BOCA RATON, Fla. — President Barack Obama sharply challenged Mitt Romney on foreign policy in their final campaign debate Monday night, saying, “every time you’ve offered an opinion you’ve been wrong.” The Republican coolly responded, “Attacking me is not an agenda” for dealing with a dangerous world.
With the two men seated at a semi-circular table, the early moments of the debate produced none of the finger-pointing and little of the interrupting that marked their debate last week.
But there was little or no agreement, either, on Libya, Syria, Russia and other national security issues in a 90-minute encounter at Lynn University.
Romney said that despite early hopes, the ouster of despotic regimes in Egypt, Libya and elsewhere over the past year have resulted in a “rising tide of chaos.” He said the president has failed to come up with a coherent policy to grapple with change sweeping the Middle East, and he added ominously that an al-Qaida-like group has taken over northern Mali.
Anticipating one of Obama’s most frequent campaign assertions, Romney said of the man seated nearby, “I congratulate him on taking out Osama bin Laden and taking on the leadership of al-Qaida.
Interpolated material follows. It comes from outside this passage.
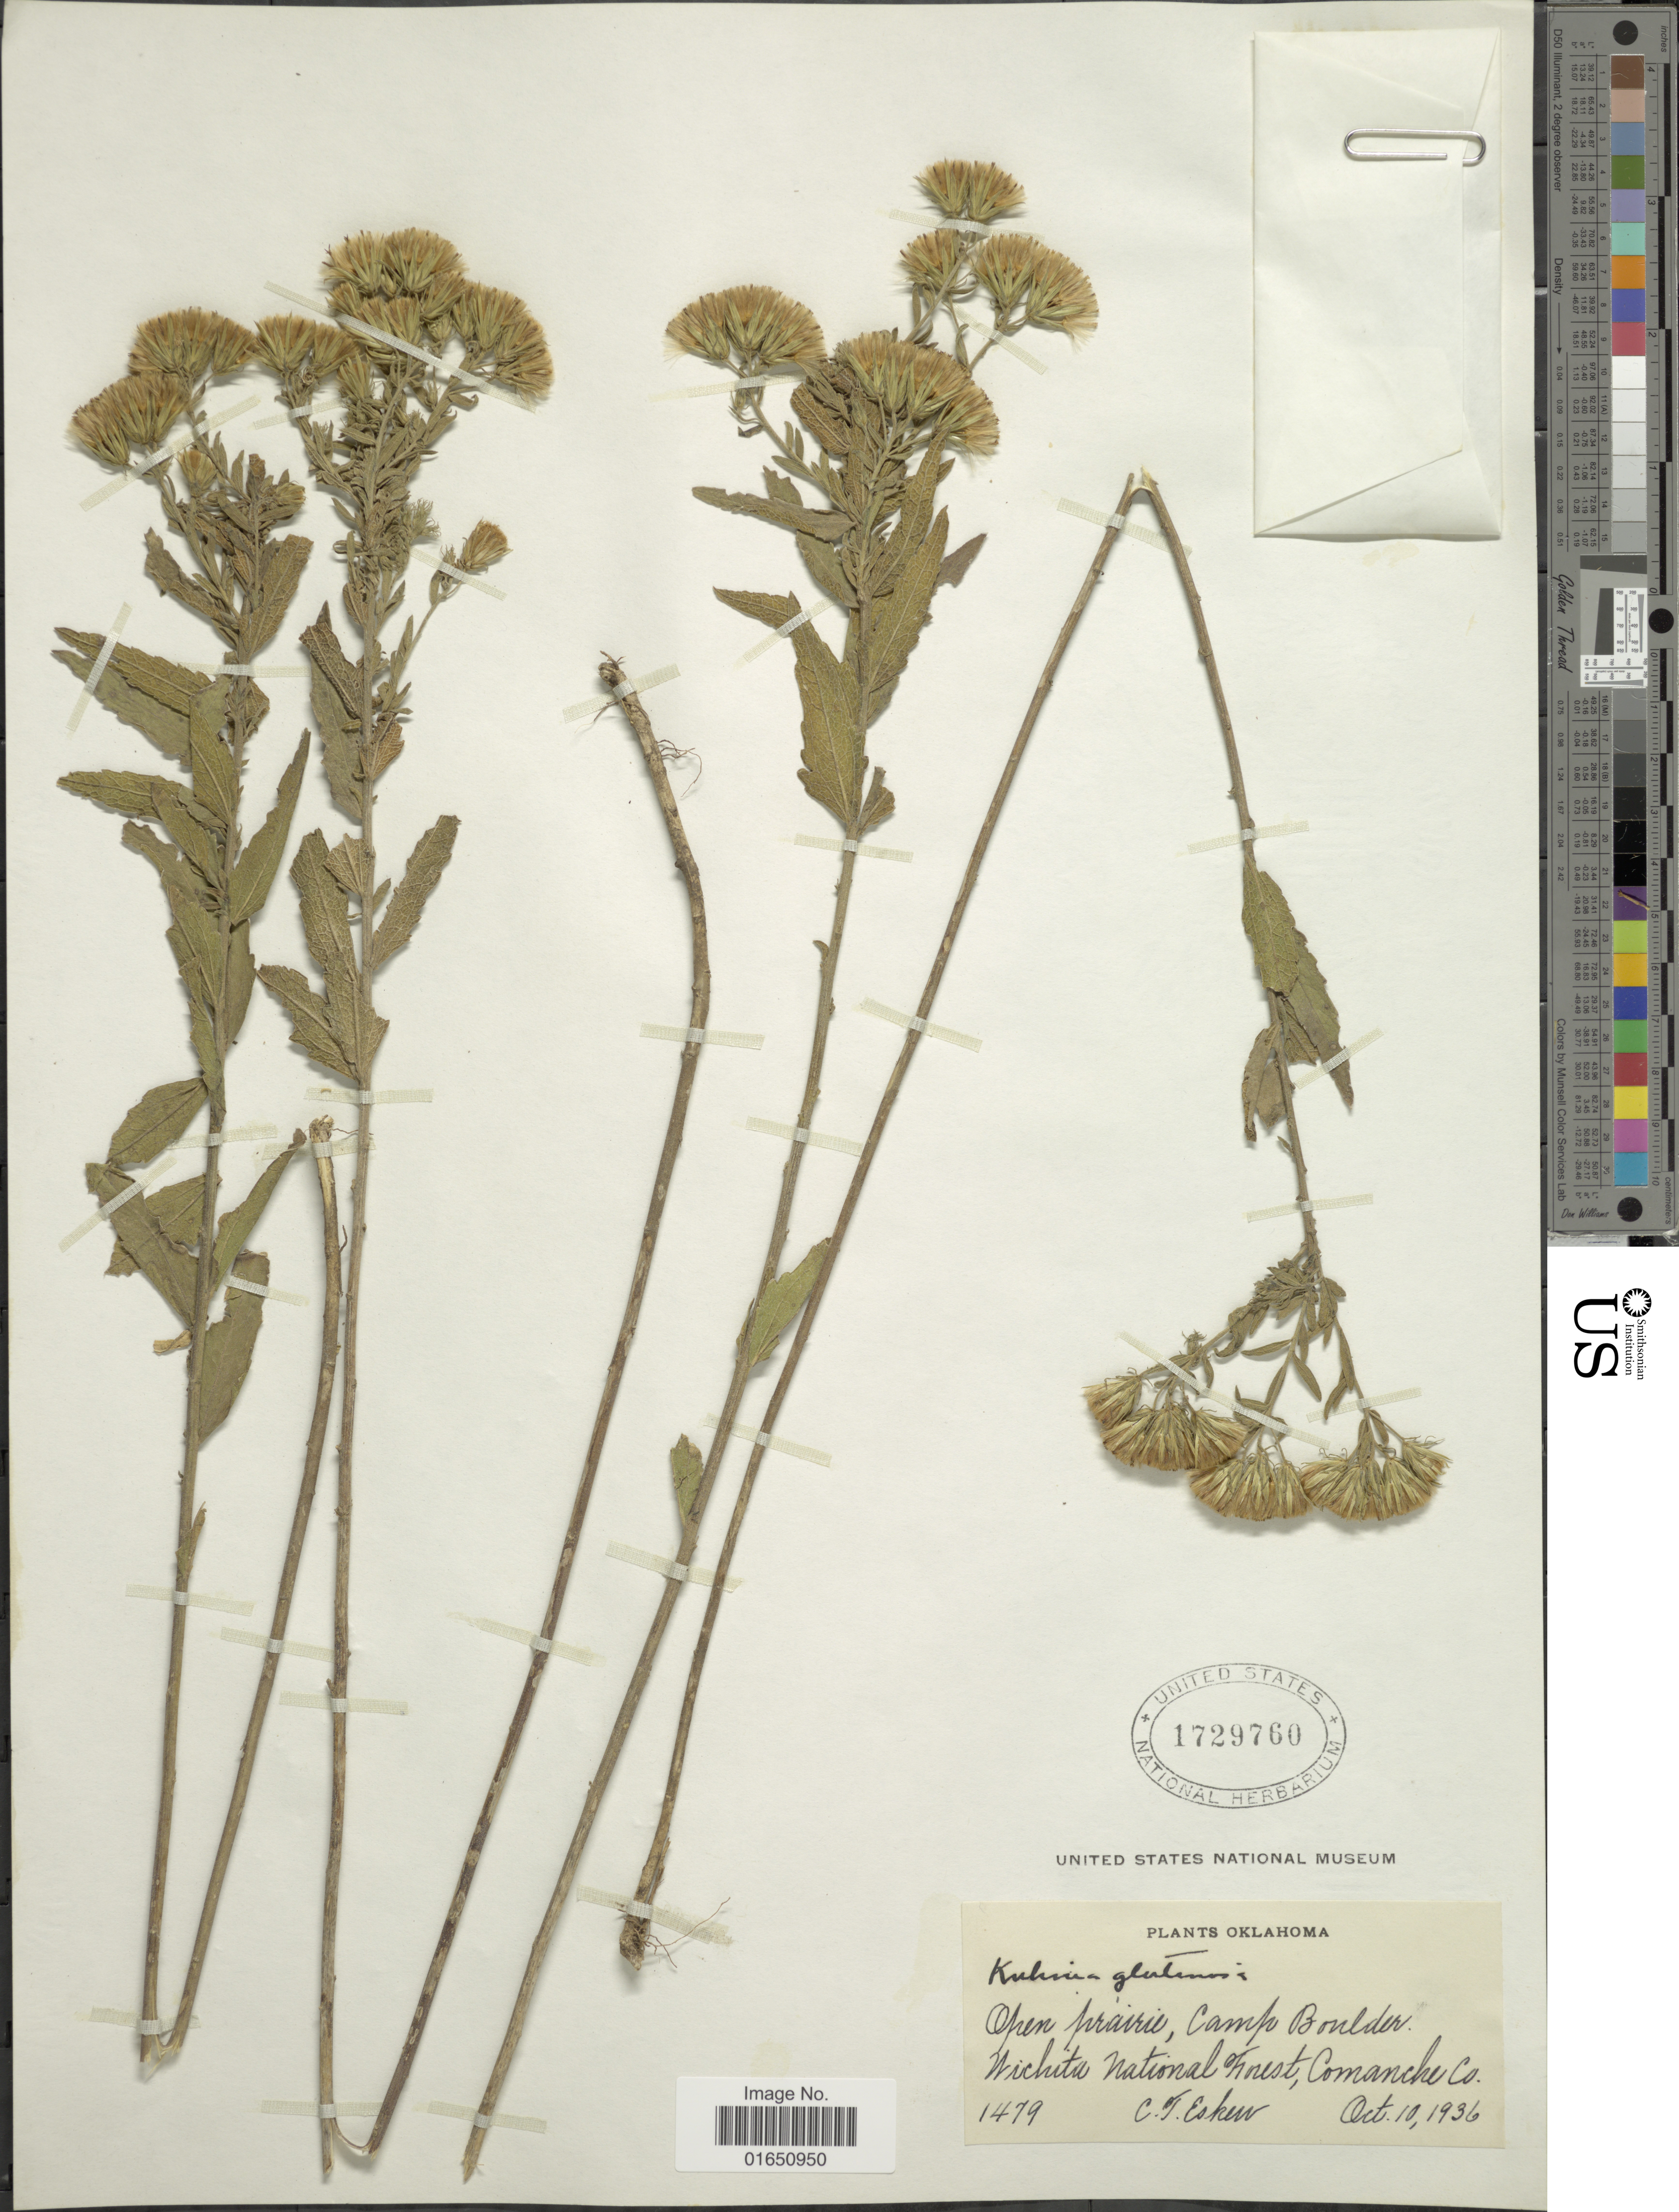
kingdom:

But we can’t kill our way out of this. ... We must have a comprehensive strategy.”
Obama said he had ended the war in Iraq, was on a path to end the U.S. combat role in Afghanistan and has vowed to bring justice to the attackers of the U.S. Consulate in Benghazi last month — an assault that killed the U.S. ambassador to Libya and three other Americans.
He also jabbed at Romney’s having said during the campaign that Russia is the United States’ No. 1 geopolitical foe. “Governor, when it comes to our foreign policy you seem to want the policies of the 1980s, just like you want to import the social policies of the 1950s and the economic policies in the 1920s,” Obama said.